═══ EXTRAIT

Tel qu'annoncé lors de la conférence de presse et présenté dans un site web commun d'Hydro-Québec et de Newfoundland and Labrador Hydro (http ://wwwchurchill.ca/french), le nouvel aménagement proposé, appelé Churchill Falls Phase II, devait augmenter d'environ 4,000 MW la production d'énergie tirée de la rivière Churchill. Tout d'abord 1,000 MW de puissance seraient ajoutés à la centrale de Twin Falls par l'addition de deux nouvelles turbines (suréquipement). À 200 km en aval, une seconde centrale de 2,264 MW serait construite sur le site de Gull Island. Une troisième centrale de 800 MW, celle de Muskrat Falls, située à environ 90 km du site précédent, est aussi projetée, mais sous réserve de sa faisabilité sur le plan technique et de sa rentabilité selon des études plus poussées. Abstraction faite [90] de cette dernière, les nouveaux équipements de production totalisant 3,200 nouveaux MW devraient fournir « jusqu'à 18 milliards de kilowattheures d'électricité par an, soit l'équivalent de la consommation annuelle moyenne d'électricité de 550,000 foyers »

(http://www.churchill.ca/french/PressCentre/prel/rel_01.htm).

Pour assurer cette augmentation importante de production d'énergie sur la rivière Churchill, un apport d'eau supplémentaire serait fourni par la dérivation partielle du haut bassin hydrographique de deux rivières situées en grande partie en territoire québécois, soit sur la rive nord du Saint-Laurent : la Saint-Jean et la Romaine. Dans le cas de la première, le détournement d'environ 20 à 25% de son débit annuel moyen serait réalisé à 170 km de son embouchure. Pour la seconde, c'est environ la moitié de son débit annuel moyen qui serait dérivé à 190 km de son embouchure. Le réservoir créé par ces deux détournements porterait la surface des plans d'eau existants, dont le lac Brûlé, de 400 km2 à 1,100 km2. Selon les promoteurs, ces dérivations partielles devraient « permettre de produire environ cinq milliards de kilowattheures par année au site de la nouvelle centrale de Churchill Falls » (http://www.churchill.ca/french/Proj/Divers/).

De plus, de nouvelles lignes de transport d'énergie seront ajoutées : une ligne à 735 kV entre la centrale projetée de Gull Island et le poste montagnais au Québec ; une seconde ligne à735 kV entre la même centrale et Churchill Falls ; une troisième ligne de 800 kV à courant continu est aussi projetée entre Gull Island et l'île de Terre-Neuve. Aucune information n'est fournie pour le transport de l'énergie qui pourrait être produite à Muskrat Falls.

══════

__TÂCHE A__:
D'après l'extrait sur le projet Churchill Falls Phase II, à quelle distance de son embouchure la rivière Romaine serait-elle dérivée ?
__TÂCHE B__:
Reproduisez à l'identique le passage de l'extrait qui va de « De plus, de » jusqu'à « à Muskrat Falls. ».
Les enregistrements n'interviennent en rien ici.

═══ DONNÉES EXTRAITES

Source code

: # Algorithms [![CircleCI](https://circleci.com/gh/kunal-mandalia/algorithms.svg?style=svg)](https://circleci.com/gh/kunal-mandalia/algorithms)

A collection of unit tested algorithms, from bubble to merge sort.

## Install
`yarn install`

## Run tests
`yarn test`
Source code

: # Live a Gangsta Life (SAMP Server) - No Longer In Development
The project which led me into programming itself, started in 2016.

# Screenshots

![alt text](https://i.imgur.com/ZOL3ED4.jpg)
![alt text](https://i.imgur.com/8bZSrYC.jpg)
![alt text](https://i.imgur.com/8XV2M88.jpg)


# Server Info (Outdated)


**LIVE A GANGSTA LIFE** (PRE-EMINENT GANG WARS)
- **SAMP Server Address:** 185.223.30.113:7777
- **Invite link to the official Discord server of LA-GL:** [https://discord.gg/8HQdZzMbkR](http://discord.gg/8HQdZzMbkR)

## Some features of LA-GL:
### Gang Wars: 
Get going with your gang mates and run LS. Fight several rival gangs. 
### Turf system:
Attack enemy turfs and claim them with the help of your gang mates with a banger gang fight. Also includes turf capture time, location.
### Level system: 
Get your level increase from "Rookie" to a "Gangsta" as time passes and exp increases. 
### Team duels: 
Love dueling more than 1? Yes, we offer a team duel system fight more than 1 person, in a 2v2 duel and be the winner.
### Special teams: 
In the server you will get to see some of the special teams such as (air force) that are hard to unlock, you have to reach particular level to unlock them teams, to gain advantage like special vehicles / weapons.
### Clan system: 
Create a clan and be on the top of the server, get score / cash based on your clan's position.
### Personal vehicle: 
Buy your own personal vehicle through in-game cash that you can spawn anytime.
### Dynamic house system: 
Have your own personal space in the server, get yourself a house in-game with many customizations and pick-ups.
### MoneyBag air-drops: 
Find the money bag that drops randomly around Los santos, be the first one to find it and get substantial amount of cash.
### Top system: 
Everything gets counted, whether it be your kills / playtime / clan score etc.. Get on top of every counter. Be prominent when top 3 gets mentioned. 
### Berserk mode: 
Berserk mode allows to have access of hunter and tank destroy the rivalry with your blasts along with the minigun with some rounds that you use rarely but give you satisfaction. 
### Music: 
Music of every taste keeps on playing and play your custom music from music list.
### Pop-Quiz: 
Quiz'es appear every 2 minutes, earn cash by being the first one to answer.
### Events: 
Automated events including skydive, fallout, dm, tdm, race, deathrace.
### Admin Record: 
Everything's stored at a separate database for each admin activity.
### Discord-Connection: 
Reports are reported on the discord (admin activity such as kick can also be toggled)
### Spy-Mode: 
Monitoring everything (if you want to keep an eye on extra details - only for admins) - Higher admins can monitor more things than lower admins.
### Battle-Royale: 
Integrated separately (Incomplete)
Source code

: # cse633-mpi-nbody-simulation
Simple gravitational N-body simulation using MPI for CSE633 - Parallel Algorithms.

══════

__RÉPONSE A__:
À 190 km de son embouchure.

__RÉPONSE B__:
De plus, de nouvelles lignes de transport d'énergie seront ajoutées : une ligne à 735 kV entre la centrale projetée de Gull Island et le poste montagnais au Québec ; une seconde ligne à735 kV entre la même centrale et Churchill Falls ; une troisième ligne de 800 kV à courant continu est aussi projetée entre Gull Island et l'île de Terre-Neuve. Aucune information n'est fournie pour le transport de l'énergie qui pourrait être produite à Muskrat Falls.